[[11]] G. H. von Langsdorff, Voyages and Travels in Various Parts of the World (Henry Colburn, London, 1814), part 2, page 150. Langsdorff, of course, gives it as March 28, 1806, old style, in that year twelve days earlier than our calendar west of the 180th degree of longitude, and eleven days earlier than our calendar cast of that degree. H. H. Bancroft states that "the loss of a day in coming eastward from St. Petersburg was never taken into account until Alaska was transferred to the United States" (Bancroft, Hist. of California, II, page 299, foot-note 9). Certainly, Langsdorff makes no such allowance in his narrative of old-style dates, and in the only place east of the 180th parallel where he computes the corresponding new style he adds eleven days, instead of twelve (Voyages and Travels, II, page 136). Bancroft adopts the date of April 5th, basing it on the Tikhmenef narrative. Richman and Eldredge follow him in preferring the Tikhmenef narrative to the Langsdorff narrative as a basis, though they differ from each other in reducing it to the new style from the old style, Richman making it April 5th, following Bancroft in this regard also, and Eldredge making it April 4th, I prefer, with Father Engelhardt, to follow as a basis the painstaking German, Langsdorff, who kept his diary day by day.

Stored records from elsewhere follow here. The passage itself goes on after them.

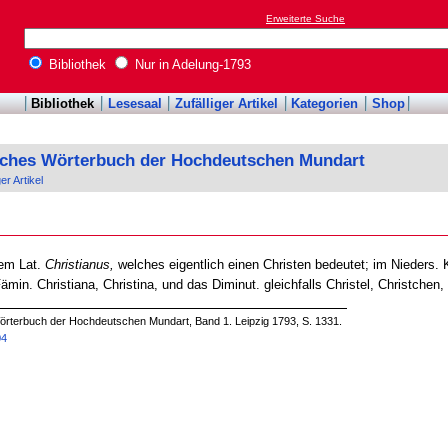
Erweiterte Suche
Bibliothek
Nur in Adelung-1793
Bibliothek
Lesesaal
Zufälliger Artikel
Kategorien
Shop
sches Wörterbuch der Hochdeutschen Mundart
ger Artikel
em Lat.
Christianus,
welches eigentlich einen Christen bedeutet; im Nieders. 
in. Christiana, Christina, und das Diminut. gleichfalls Christel, Christchen,
örterbuch der Hochdeutschen Mundart, Band 1. Leipzig 1793, S. 1331.
04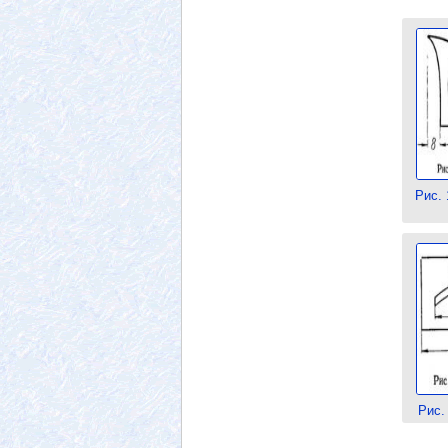
Рис. 
Рис.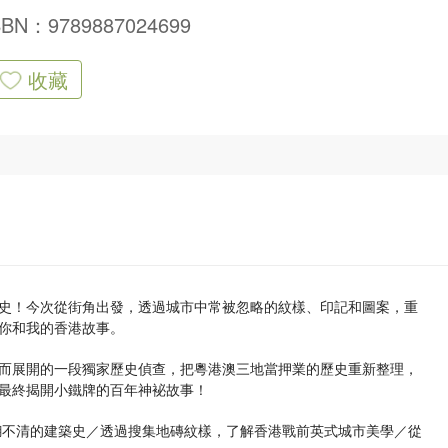
SBN：9789887024699
收藏
史！今次從街角出發，透過城市中常被忽略的紋樣、印記和圖案，重
你和我的香港故事。
而展開的一段獨家歷史偵查，把粵港澳三地當押業的歷史重新整理，
最終揭開小鐵牌的百年神袐故事！
糊不清的建築史／透過搜集地磚紋樣，了解香港戰前英式城市美學／從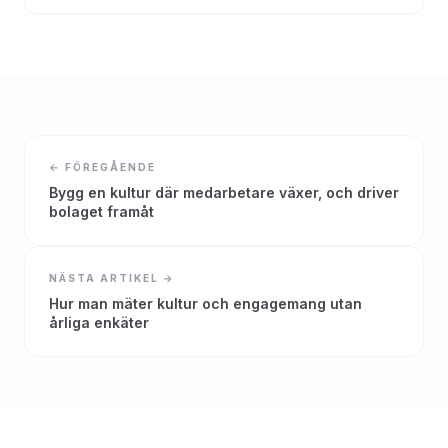
← FÖREGÅENDE
Bygg en kultur där medarbetare växer, och driver
bolaget framåt
NÄSTA ARTIKEL →
Hur man mäter kultur och engagemang utan
årliga enkäter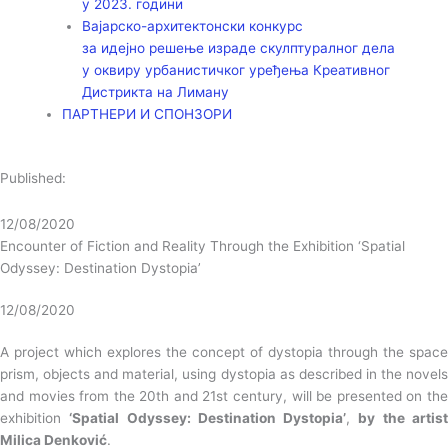
у 2023. години
Вајарско-архитектонски конкурс
за идејно решење израде скулптуралног дела
у оквиру урбанистичког уређења Креативног
Дистрикта на Лиману
ПАРТНЕРИ И СПОНЗОРИ
Published:
12/08/2020
Encounter of Fiction and Reality Through the Exhibition ‘Spatial
Odyssey: Destination Dystopia’
12/08/2020
A project which explores the concept of dystopia through the space
prism, objects and material, using dystopia as described in the novels
and movies from the 20th and 21st century, will be presented on the
exhibition
‘Spatial Odyssey: Destination Dystopia’
,
by the artis
Milica Denković
.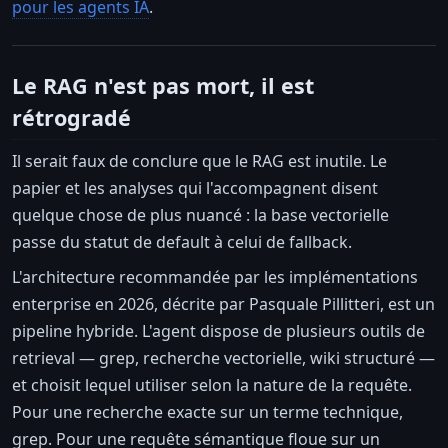
pour les agents IA
.
Le RAG n'est pas mort, il est
rétrogradé
Il serait faux de conclure que le RAG est inutile. Le
papier et les analyses qui l'accompagnent disent
quelque chose de plus nuancé : la base vectorielle
passe du statut de default à celui de fallback.
L'architecture recommandée par les implémentations
enterprise en 2026, décrite par Pasquale Pillitteri, est un
pipeline hybride. L'agent dispose de plusieurs outils de
retrieval — grep, recherche vectorielle, wiki structuré —
et choisit lequel utiliser selon la nature de la requête.
Pour une recherche exacte sur un terme technique,
grep. Pour une requête sémantique floue sur un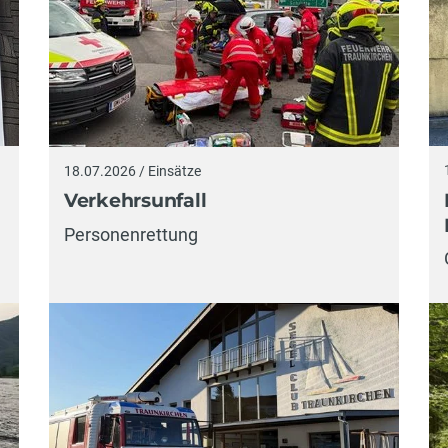
18.07.2026 / Einsätze
Verkehrsunfall
Personenrettung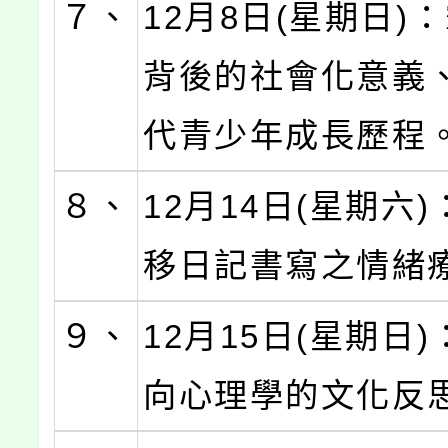
７、
12月8日(星期日)
背後的社會化意義
代青少年成長歷程
８、
12月14日(星期六
移日記書寫之情緒
９、
12月15日(星期日
向心理學的文化反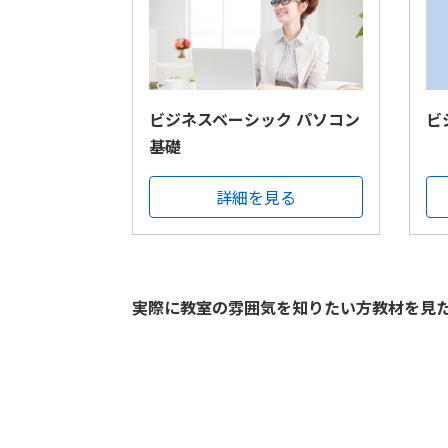
ビジネスベーシック パソコン
ビ
基礎
詳細を見る
実際に教室の雰囲気を知りたい方教材を見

[[12]] G. H. von Langsdorff, Voyages and Travels, part 2, pages 183, 217. Tikhmenef's narrative would make the "Juno" leave on the 19th of May, but Langsdorff was himself aboard and kept a log.
[[13]] Nicolaï Petróvich Rezánov, Chamberlain to the Czar, died March 13, 1807 (March 1, old style), at the little town of Krasnoïarsk, capital of the Province of Yenisseisk, now a station on the Trans-Siberian Railroad, where his body is still interred. Von Langsdorff visited his grave Dec. 9, 1807 (Nov. 27, old style), and found a tomb which be described as "a large stone, in the fashion of an altar, but without any inscription." (Voyages and Travels, part 2, page 385.) Sir George Simpson visited the grave in 1842, and states that a tomb had been erected by the Russian American Company in 1831, but does not describe it. Whether this is a mistake in the date on his part, or whether a later and more elaborate tomb displaced the first one, I have not yet been able to ascertain. It is certain, however, that Sir George Simpson had read von Langsdorff's book.
The body of Sor Dominga Argüello, commonly called Sister Mary Dominica (Concepción Argüello) after her death, which occurred Dec. 23, 1857, was first interred in the small cemetery in the convent yard, but in the latter part of 1897 (Original Annals, St. Catherine's, Benicia), when the bodies were removed, it was reinterred in the private cemetery of the Dominican order overlooking Suisun Bay, on the heights back of the old military barracks. Her grave is the innermost one, in the second row, of the group in the southwesterly corner of the cemetery. It is marked by a humble white marble slab, on which is graven a little cross with her name and the date of her death. This grave deserves to be as well known as that of Heloïse and Abelard, in the cemetery of Père Lachaise.
[[14]] "Rezánov," by Gertrude Atherton (John Murray, London). See also Appendix B. The quaint poem of Richard E. White to "The Little Dancing Saint" (Overland, May, 1914) is worthy of mention, though the place of her childhood is mistakenly assumed to be Lower California instead of San Francisco. It is to be hoped also that the very clever skit of Edward F. O'Day, entitled "The Defeat of Rezánov," purely imaginative as a historical incident, but with a wealth of local "atmosphere," written for the Family Club, of San Francisco, and produced at one of its "Farm Plays," will yet be published, and not buried in the archives of a club.
[[15]] If the facsimile of the chamberlain's signature, when written in Roman alphabetical character, is as set forth in part 2 of the Russian publication "Istoritcheskoé Obosrénié Obrasovania Rossiisko-Amerikanskoi Kompanii," by P. Tikhmenef, published in 1863, by Edward Weimar, in St. Petersburg, then the proper spelling is "Rezanov," the accent on the penult, and the "v" pronounced like "ff."